Но отцу моему почему-то не нравилась такая святая пышность пастуховской пасеки, особенно иронически он посматривал на церковь и ворчал:
- Не хватает только колоколов. Все эти финтифлюшки - ни к чему. Снаружи - свято, а внутри - клято. Семьи слабосильные, матки никудышные, малогодные, вощину надо давно менять, соты как труха… Пчелушки злые, работают плохо. И церковь не помогает. Бога этим не умилостивишь, не обманешь. Егор Павлович всю вощину на свечную фабрику гонит. Оно и понятно: у ханжеев он - церковный староста.

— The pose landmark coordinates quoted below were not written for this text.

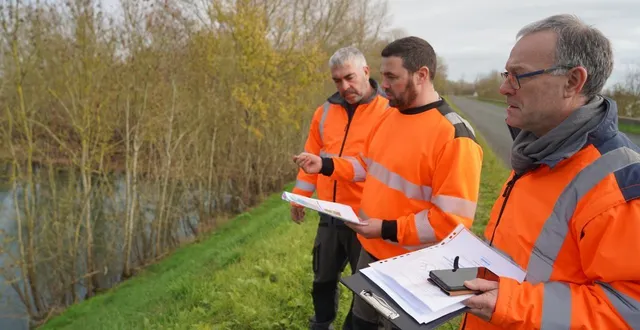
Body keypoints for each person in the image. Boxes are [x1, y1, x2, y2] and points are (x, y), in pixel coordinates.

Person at [460, 14, 640, 330]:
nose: (504, 88)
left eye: (518, 76)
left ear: (573, 81)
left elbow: (629, 311)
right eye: (506, 74)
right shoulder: (537, 148)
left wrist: (509, 303)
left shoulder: (620, 184)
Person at [293, 36, 484, 329]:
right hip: (371, 255)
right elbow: (365, 166)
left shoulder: (454, 136)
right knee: (360, 324)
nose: (383, 84)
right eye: (383, 76)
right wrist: (326, 165)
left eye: (392, 77)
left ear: (421, 75)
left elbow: (451, 222)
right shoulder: (389, 116)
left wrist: (384, 228)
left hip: (412, 270)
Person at [290, 46, 390, 330]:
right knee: (322, 279)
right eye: (337, 80)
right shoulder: (323, 112)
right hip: (329, 214)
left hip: (366, 218)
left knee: (368, 288)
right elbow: (310, 158)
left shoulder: (387, 112)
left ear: (366, 72)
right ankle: (321, 324)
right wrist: (299, 197)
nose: (344, 86)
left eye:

Кличка "ханжей" для староверов, кем-то метко придуманная в станицах и хуторах на Нижнем Дону, очень точно соответствовала духу их характеров. К "ханжеям" в хуторе относились насмешливо и презрительно.
Впервые о Егоре Павловиче я услыхал от моего нового друга - Вани Каханова; старик доводился ему дедом по матери. Ваня упоминал о деде Пастухове неохотно.

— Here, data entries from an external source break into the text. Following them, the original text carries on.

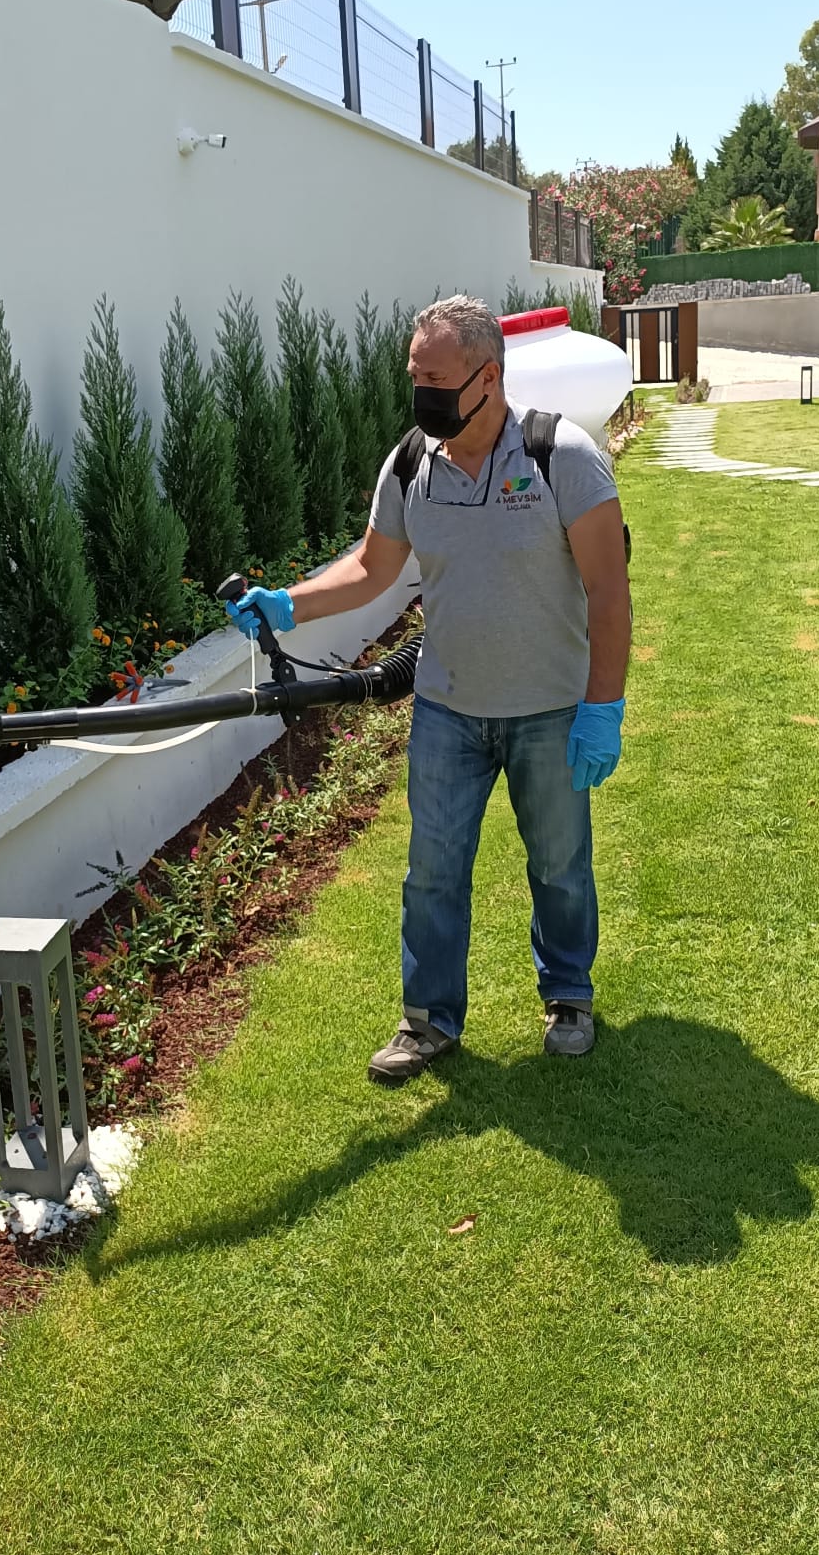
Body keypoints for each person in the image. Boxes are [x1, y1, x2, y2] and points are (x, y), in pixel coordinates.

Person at [226, 292, 631, 1083]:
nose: (422, 394)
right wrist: (289, 604)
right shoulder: (412, 462)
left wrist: (602, 707)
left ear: (489, 377)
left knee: (558, 865)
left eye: (436, 379)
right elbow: (370, 568)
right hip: (448, 709)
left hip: (549, 710)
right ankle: (428, 1021)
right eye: (416, 377)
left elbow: (609, 592)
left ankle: (568, 996)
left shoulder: (561, 456)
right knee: (433, 872)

Давний тяжкий семейный разлад гнетущей тенью лег смолоду на всю жизнь казака Ивана Александровича Каханова и его жены Феклы Егоровны, разъединил семьи Пастуховых и Кахановых раз и навсегда. В те давние годы люди становились недругами не только из-за личных обид, неравенства в сословии и в имущественном положении, но и из-за различия веры.
Произошла часто случавшаяся в то время история и в доме Егора Павловича. Дочь Феклуша и вернувшийся с действительной службы молодой казак Каханов полюбили друг друга. Тут бы и благословить их на счастливое супружество, ан - нет! Нельзя старообрядцу родниться с никонианцами. Воспротивился старый Пастухов браку, наложил на дочь нечто вроде жестокой епитимьи, побоями и измором понуждал ее к отказу от любимого и покаянию за то, что сблизилась с иноверцем.
Но настоящая любовь не считается ни с физическими муками, ни с опасными преградами. Феклуша продолжала бегать на свидания к своему Ванечке, не страшась ни угроз, ни жестоких побоев.
Егор Павлович грозил проклясть ее и навсегда выгнать из дому. Кончилось тем, что она сбежала сама в другой хутор, спряталась от родителей у чужих сердобольных людей. Иван Каханов нашел обезумевшую от горя девушку в холодном амбаре, упросил местного попа за "красненькую" обвенчать их. Но горе не оставило молодоженов. Не прошло и нескольких лет, как Каханов заболел чахоткой, а за ним стала чахнуть и молодая жена.
Дед Пастухов простил дочь и больного зятя только тогда, когда у Каханова уже было трое детей. Внука Ванюшу, моего товарища, он признал первым, разрешил ему играть в своем дворе, затем такая же милость снизошла и на внучек.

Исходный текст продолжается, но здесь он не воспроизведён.